____ Source text

After about two grueling weeks of screenwriting and fiction classes, I am finally getting around to reviewing something! I’ve been swamped with this historical epic I’m writing as a screenplay. I won’t even tell you about it because it will make my head hurt…think Gladiator, Braveheart, and you’ll know what I’m talking about.
Well…This week I’m writing about A Novel Idea by Aimee Friedman. It is definitely a light read, but it is highly refreshing for all those of you who love the basic YA romance.
It has an anti-romance protagonist who loves books, a poet who is good looking on second glance, and a book club made up of the most random group of teens you can think of…booklover, poet, sci-fi enthusiast, glamour girl, gay best friend, and aspiring pastry chef. Kind of reminds me of the classic 80’s movie, The Breakfast Club. For you millennial/ Y2K babies, the movie was about a random groups of teens…teen socialite, teen outcast, teen rebel, etc. who faced one day together in detention. It’s a classic, but not one of my favorites. I’d rather see A Novel Idea as a movie. I think it’d be a hit.

________

_Tasks and exercises:_
1 – Answer these about the book review:
(a) Which two films does the writer name to suggest what the screenplay is like?
(b) Who wrote A Novel Idea?
(c) Which 80's movie does the book club remind the writer of?
2 – Please carry the review of A Novel Idea forward from its last sentence with a few more paragraphs in the same voice.
The lines that follow have no connection to the book review.

____ Dataset

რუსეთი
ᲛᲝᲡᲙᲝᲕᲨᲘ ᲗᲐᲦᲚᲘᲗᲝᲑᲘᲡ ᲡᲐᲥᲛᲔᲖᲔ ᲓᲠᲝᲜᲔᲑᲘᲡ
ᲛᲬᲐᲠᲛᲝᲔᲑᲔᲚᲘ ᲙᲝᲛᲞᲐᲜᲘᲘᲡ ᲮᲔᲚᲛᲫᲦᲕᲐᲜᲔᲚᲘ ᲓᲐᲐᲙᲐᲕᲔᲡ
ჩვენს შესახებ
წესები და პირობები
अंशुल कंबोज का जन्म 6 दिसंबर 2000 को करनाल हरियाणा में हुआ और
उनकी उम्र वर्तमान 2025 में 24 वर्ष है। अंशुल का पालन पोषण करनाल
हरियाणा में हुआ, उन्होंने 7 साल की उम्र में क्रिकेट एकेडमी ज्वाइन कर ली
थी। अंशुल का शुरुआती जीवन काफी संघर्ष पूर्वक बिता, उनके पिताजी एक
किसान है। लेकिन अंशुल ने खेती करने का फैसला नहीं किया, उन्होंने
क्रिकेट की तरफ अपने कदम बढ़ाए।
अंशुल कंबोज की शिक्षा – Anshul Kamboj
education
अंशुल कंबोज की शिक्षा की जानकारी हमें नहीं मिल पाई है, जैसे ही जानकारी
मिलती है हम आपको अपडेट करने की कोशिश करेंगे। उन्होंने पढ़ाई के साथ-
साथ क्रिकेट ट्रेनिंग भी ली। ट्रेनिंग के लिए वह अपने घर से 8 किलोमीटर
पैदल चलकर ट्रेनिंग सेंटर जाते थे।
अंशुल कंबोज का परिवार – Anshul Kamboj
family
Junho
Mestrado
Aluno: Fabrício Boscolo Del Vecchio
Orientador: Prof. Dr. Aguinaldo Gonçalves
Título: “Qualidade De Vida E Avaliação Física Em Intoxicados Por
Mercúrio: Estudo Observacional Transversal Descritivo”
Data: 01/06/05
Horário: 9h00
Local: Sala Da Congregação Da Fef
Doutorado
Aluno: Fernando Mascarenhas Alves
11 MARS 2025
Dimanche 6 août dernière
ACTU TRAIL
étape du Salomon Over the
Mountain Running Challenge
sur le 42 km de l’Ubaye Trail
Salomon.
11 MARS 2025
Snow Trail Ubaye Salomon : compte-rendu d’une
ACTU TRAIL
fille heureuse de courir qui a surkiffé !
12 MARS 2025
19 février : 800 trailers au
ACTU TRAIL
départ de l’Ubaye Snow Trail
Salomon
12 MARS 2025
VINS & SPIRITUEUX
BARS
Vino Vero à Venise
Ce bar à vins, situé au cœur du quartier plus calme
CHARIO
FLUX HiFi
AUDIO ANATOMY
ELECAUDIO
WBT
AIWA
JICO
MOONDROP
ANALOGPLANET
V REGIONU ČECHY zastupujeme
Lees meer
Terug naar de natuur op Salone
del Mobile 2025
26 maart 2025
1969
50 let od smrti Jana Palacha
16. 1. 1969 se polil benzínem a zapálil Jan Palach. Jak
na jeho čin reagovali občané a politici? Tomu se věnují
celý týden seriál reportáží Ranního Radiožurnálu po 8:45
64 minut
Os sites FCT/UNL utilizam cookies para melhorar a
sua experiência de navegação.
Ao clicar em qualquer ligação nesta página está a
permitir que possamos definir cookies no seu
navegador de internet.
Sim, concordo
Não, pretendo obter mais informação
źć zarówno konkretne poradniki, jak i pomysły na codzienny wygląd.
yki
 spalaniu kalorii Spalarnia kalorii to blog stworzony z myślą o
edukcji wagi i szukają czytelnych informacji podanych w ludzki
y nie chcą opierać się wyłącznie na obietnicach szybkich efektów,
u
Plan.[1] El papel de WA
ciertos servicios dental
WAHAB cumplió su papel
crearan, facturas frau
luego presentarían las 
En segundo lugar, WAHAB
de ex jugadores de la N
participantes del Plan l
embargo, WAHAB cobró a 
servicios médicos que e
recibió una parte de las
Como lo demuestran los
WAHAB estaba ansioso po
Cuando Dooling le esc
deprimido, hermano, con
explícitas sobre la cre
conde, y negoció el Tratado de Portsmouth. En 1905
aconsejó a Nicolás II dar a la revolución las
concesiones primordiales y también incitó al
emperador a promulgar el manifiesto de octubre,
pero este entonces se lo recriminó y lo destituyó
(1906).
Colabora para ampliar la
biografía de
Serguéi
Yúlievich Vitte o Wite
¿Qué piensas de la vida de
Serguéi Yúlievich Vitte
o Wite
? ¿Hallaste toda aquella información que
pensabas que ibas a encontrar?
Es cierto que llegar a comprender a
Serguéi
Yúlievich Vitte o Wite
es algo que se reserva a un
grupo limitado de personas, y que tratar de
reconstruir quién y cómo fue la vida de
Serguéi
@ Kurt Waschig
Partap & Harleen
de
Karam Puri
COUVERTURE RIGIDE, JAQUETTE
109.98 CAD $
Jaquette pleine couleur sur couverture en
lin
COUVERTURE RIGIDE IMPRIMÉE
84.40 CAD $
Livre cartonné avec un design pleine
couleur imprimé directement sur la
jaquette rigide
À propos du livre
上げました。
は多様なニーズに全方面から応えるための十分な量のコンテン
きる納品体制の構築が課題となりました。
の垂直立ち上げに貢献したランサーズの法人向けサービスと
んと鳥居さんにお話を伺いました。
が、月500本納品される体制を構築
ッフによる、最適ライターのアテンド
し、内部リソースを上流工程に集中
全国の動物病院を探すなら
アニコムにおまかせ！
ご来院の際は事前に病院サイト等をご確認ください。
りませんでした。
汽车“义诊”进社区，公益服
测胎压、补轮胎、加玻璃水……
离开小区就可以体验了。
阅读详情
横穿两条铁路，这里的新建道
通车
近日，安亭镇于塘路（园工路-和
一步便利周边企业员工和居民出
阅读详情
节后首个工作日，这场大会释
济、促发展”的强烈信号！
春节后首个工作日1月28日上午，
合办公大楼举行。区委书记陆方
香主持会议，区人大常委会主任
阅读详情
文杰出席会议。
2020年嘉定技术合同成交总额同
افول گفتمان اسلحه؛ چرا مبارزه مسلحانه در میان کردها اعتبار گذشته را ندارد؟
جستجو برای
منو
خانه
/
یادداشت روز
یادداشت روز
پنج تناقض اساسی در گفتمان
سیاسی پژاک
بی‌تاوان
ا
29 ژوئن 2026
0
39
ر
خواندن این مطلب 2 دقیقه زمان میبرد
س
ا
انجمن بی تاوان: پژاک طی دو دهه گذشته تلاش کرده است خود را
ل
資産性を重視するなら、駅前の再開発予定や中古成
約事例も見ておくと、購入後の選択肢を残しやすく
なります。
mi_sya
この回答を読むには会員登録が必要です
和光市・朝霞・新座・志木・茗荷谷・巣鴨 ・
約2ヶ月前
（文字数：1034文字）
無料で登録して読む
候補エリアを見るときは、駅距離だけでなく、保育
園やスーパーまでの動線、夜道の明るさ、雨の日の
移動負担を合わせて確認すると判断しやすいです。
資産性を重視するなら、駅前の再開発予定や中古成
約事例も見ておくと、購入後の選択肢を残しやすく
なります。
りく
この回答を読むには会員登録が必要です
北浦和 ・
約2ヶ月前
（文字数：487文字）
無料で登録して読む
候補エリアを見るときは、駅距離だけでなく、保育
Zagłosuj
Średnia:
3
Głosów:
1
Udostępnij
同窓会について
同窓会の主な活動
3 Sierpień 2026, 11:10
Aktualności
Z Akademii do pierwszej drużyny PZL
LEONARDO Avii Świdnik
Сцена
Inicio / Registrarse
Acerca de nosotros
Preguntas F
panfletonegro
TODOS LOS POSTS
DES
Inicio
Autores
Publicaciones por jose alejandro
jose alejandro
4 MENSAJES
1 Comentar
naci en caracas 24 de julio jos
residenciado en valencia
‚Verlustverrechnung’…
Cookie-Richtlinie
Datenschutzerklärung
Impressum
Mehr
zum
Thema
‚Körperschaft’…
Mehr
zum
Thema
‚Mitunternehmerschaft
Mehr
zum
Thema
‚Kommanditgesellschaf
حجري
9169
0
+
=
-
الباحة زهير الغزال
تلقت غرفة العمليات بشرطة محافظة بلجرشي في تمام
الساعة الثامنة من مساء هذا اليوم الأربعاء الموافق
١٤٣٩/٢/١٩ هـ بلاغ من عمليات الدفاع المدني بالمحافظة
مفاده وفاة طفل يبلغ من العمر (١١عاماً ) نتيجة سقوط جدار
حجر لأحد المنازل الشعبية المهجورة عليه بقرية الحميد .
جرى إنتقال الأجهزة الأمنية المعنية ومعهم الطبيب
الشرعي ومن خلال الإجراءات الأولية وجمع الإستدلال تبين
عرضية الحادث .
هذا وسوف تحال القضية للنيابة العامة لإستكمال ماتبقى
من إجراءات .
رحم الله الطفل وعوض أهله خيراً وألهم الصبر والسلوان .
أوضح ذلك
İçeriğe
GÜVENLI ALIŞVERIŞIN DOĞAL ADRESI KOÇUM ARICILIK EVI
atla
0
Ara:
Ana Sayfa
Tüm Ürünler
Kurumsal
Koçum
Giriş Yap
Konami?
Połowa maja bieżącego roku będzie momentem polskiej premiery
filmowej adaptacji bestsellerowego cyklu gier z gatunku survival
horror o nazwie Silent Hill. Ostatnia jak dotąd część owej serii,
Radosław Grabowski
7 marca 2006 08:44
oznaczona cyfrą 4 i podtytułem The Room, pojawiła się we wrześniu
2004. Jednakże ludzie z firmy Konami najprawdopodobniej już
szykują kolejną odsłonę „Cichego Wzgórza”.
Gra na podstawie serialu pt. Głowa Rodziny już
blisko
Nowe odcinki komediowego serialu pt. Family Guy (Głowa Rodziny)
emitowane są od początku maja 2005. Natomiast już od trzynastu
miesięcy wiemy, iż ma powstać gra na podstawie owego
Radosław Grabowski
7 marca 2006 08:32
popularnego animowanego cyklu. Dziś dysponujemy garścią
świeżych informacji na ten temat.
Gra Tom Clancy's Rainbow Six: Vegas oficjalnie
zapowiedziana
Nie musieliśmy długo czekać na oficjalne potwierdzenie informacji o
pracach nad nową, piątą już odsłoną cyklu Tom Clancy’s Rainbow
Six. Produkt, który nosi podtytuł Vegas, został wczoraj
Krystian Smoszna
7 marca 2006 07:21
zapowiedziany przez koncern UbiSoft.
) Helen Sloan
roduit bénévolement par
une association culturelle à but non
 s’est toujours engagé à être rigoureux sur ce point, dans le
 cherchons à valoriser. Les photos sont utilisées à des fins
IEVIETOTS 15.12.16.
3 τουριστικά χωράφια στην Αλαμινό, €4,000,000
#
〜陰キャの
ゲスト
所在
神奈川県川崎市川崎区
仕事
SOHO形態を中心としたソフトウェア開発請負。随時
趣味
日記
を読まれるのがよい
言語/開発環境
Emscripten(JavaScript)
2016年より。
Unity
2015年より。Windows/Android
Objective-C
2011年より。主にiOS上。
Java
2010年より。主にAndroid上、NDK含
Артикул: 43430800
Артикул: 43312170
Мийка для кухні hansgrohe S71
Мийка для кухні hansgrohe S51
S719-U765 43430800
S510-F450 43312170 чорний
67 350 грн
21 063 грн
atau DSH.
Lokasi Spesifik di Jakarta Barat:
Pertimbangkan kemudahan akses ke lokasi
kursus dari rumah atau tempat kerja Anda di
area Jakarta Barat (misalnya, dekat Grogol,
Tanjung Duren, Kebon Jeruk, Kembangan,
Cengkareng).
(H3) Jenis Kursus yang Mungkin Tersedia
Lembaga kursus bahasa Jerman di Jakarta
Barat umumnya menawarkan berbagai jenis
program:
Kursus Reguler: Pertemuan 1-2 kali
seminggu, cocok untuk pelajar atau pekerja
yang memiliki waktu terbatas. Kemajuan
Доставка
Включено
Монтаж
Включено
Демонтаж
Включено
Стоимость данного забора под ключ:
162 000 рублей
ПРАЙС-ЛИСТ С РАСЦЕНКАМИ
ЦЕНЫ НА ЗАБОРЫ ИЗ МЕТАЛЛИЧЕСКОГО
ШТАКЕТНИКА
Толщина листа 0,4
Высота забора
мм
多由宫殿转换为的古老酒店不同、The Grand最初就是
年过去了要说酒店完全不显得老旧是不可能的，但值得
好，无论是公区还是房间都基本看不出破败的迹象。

________

_Task-by-task results:_
1 –
(a) Gladiator and Braveheart
(b) Aimee Friedman
(c) The Breakfast Club

2 –
As you would guess, there are various hook-ups that I cannot tell you about because then I’d ruin the whole story for you. But, here are some things of interest: Norah Bloom attends a Manhattan high school in Greenwich Village named after Edna St. Vincent Millay (yes, named after the poet who had numerous love affairs) and has never been kissed. She hates romance and mushy subway couples and is really glad she lives in a funky, Brooklyn neighborhood with indie bookstores and coffee shops. Her two places of refuge are the comfy sofas of the Book Nook (where she hangs out with her friend to drink lattes and watch the hot guy working the register) and her the home version of the Book Nook in her own bedroom (equipped with a hidden stash of trashy romance novels under the bed). Norah will never admit to reading these books as most people peg her as someone who only reads books with more literary merit. And, no one knows she is using one of those trashy romance novels (with the title How to Catch a Duke) as a guidebook on how to get a guy, or rather, a poet who is on the same wave length as Norah when it comes to anything relating to books and poetry.
Hmmm…what do you suppose happens?
Aimee Friedman really knows teenagers, and she has them pegged to a “T,” from the way they dress to the things they like to read, including mention of Eragon, Gossip Girl, and even the more literary acclaimed The Curious Incident of the Dog in the Night-Time. She even mentions her own novel, South Beach, in a string of “chick-lit” books favored by the glamour girl of the book club. Aimee knows what she writes and has enough down-to-earthness to slightly poke fun at herself. In writing Norah’s voice, Aimee Friedman stays true to the voice of any teenage girl looking for that right guy.
I would’ve liked to have seen the blending of a specific book club novel into the plot, especially since the title is A Novel Idea. But, that is just a minor detail and more than makes up for it with her quirky cast of characters.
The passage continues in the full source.